ACS reports 20 percent drop in cancer mortality since 1991

Twitter icon
Facebook icon
LinkedIn icon
e-mail icon
Google icon
 - cancer

The overall cancer mortality rate fell 20 percent between its peak in 1991 and 2009, translating to the avoidance of approximately 1.2 million cancer deaths, according to the American Cancer Society’s (ACS) annual reporting of cancer statistics. The Medical Imaging & Technology Alliance (MITA) acknowledged the progress and called for Medicare coverage of CT screening for colon and lung cancer.

Information was disseminated in two reports—Cancer Facts & Figures 2013 and the companion article, Cancer Statistics 2013—published online Jan. 17 in CA: A Cancer Journal for Clinicians.

Data on cancer incidence, mortality and survival were based on incidence data from the National Cancer Institute and the Centers for Disease Control and Prevention, and mortality data from the National Center for Health Statistics.

In 1991, the cancer death rate was 215.1 per 100,000, and fell to 173.1 per 100,000 in 2009, according to the report. Death rates continue to decline for all four major cancer sites: lung, colorectum, breast and prostate. In the most recent five-year period for which there is data, 2005-2009, cancer death rates decreased by 1.8 percent per year in males and by 1.5 percent per year in females.

MITA said the report illustrates how medical imaging technologies have improved early detection of cancers and also underscores that the cancer death rate in the U.S. will continue to decline if Medicare provides coverage for both CT colonography to detect colon cancer and low-dose CT lung imaging to detect lung cancer in at-risk populations

“Despite this substantial progress, all demographic groups have not benefitted equally, particularly for cancers such as colorectal and breast, for which mortality declines have been attributed to earlier detection and improvements in treatment,” wrote authors Rebecca Siegel, MPH, director of surveillance information for ACS in Atlanta. Large drops in lung cancer were primarily due to reductions in smoking.

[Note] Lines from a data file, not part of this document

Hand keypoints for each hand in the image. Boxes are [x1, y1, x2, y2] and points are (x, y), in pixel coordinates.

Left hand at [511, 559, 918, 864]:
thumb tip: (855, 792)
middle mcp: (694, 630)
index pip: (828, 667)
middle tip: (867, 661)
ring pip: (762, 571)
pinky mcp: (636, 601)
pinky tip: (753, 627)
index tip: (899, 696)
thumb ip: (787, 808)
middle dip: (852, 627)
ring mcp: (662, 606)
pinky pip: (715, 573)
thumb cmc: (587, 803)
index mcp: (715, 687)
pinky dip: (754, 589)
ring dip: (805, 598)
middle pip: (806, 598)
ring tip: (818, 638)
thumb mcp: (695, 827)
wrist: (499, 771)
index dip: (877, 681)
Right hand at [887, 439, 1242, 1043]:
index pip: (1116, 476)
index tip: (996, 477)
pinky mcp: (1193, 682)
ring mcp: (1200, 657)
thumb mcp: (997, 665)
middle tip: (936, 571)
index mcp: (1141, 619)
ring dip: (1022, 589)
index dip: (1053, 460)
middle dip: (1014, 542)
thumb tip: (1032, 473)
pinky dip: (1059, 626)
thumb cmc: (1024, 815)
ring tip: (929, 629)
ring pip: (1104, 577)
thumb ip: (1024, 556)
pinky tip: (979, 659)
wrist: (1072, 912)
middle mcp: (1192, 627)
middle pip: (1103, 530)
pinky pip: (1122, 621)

Cancers of the lung and bronchus, prostate and colorectum in men and cancers of the lung and bronchus, breast and colorectum in women continue to be the most common causes of cancer death, collectively accounting for almost half of the total cancer deaths.

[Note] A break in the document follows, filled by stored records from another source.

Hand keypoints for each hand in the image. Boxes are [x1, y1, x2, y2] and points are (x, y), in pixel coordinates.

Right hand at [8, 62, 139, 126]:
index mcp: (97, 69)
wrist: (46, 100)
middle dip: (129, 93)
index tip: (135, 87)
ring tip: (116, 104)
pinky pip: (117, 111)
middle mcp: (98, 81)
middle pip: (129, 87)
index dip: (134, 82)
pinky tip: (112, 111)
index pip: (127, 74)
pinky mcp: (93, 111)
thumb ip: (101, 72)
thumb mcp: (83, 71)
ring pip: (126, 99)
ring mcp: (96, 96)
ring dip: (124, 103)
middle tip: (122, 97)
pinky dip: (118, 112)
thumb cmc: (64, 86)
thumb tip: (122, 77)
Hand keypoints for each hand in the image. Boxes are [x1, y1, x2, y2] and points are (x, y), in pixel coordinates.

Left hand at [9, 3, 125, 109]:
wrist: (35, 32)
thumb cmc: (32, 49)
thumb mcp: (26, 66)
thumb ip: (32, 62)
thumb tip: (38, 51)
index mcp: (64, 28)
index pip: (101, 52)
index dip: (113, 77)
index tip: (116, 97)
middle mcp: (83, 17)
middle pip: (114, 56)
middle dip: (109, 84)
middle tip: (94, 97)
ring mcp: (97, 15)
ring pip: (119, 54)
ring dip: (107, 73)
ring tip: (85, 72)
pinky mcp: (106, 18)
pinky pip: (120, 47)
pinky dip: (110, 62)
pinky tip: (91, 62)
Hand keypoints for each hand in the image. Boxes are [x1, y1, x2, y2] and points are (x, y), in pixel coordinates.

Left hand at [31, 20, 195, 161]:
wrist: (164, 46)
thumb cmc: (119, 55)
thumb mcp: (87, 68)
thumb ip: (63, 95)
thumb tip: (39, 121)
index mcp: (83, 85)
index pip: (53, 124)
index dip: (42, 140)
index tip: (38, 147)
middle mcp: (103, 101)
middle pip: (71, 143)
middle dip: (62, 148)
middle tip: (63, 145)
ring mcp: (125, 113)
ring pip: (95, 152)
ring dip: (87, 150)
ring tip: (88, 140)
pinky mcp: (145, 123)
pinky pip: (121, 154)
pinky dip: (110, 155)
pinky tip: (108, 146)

“Further progress can be accelerated by applying existing cancer control knowledge across all segments of the population, with an emphasis on those groups in the lowest socioeconomic bracket as well as other disadvantaged populations,” wrote the authors.

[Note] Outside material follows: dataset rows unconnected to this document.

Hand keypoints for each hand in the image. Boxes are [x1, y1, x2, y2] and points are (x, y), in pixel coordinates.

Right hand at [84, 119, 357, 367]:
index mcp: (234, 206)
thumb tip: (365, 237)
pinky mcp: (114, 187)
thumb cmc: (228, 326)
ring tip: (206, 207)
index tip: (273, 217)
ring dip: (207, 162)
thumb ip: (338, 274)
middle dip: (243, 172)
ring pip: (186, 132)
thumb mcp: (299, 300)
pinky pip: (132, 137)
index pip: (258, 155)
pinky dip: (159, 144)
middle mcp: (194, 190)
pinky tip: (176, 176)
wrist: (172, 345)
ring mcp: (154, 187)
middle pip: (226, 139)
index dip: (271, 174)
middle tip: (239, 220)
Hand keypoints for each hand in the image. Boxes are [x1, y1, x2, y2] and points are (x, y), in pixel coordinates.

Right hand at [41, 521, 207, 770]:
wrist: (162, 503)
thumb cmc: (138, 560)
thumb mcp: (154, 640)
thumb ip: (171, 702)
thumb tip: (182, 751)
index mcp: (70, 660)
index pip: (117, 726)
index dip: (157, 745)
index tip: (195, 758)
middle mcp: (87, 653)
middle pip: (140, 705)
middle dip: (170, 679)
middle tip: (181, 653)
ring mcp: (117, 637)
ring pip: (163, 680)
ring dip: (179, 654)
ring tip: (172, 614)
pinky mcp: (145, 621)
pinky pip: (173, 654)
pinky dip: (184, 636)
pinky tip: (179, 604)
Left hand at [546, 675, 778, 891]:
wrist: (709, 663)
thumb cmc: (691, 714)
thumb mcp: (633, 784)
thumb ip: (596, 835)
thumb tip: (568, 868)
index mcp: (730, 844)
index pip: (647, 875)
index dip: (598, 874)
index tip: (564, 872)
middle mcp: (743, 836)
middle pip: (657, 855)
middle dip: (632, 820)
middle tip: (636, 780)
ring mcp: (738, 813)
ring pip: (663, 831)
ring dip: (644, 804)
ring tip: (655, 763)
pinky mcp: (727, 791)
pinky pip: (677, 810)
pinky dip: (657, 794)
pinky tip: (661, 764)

Incidence rates are increasing among both men and women for melanoma of the skin and cancers of the liver, thyroid and pancreas. From 2005-2009, overall cancer incidence rates decreased by 0.6 percent per year in males and were stable in females.

A total of 1,660,290 new cancer cases and 580,350 cancer deaths are projected to occur in the U.S. in 2013, according to ACS. Prostate cancer will account for 28 percent of incident cases in men, while breast cancer will account for 29 percent of new cancers in women.

Cancer Facts & Figures includes a special section each year, and in 2013 is focused on cancer of the pancreas. “The lack of progress in primary prevention, early diagnosis and treatment underscores the need for additional efforts in pancreatic cancer research and has motivated us to address this disease in the current edition of Cancer Facts & Figures,” wrote the authors.

Pancreatic cancer is one of the deadliest cancer types, with most patients dying within the first year of diagnosis and only 6 percent surviving for five years. Over the past decade, pancreatic cancer death rates have been slowly increasing among men and women in the U.S., according to ACS.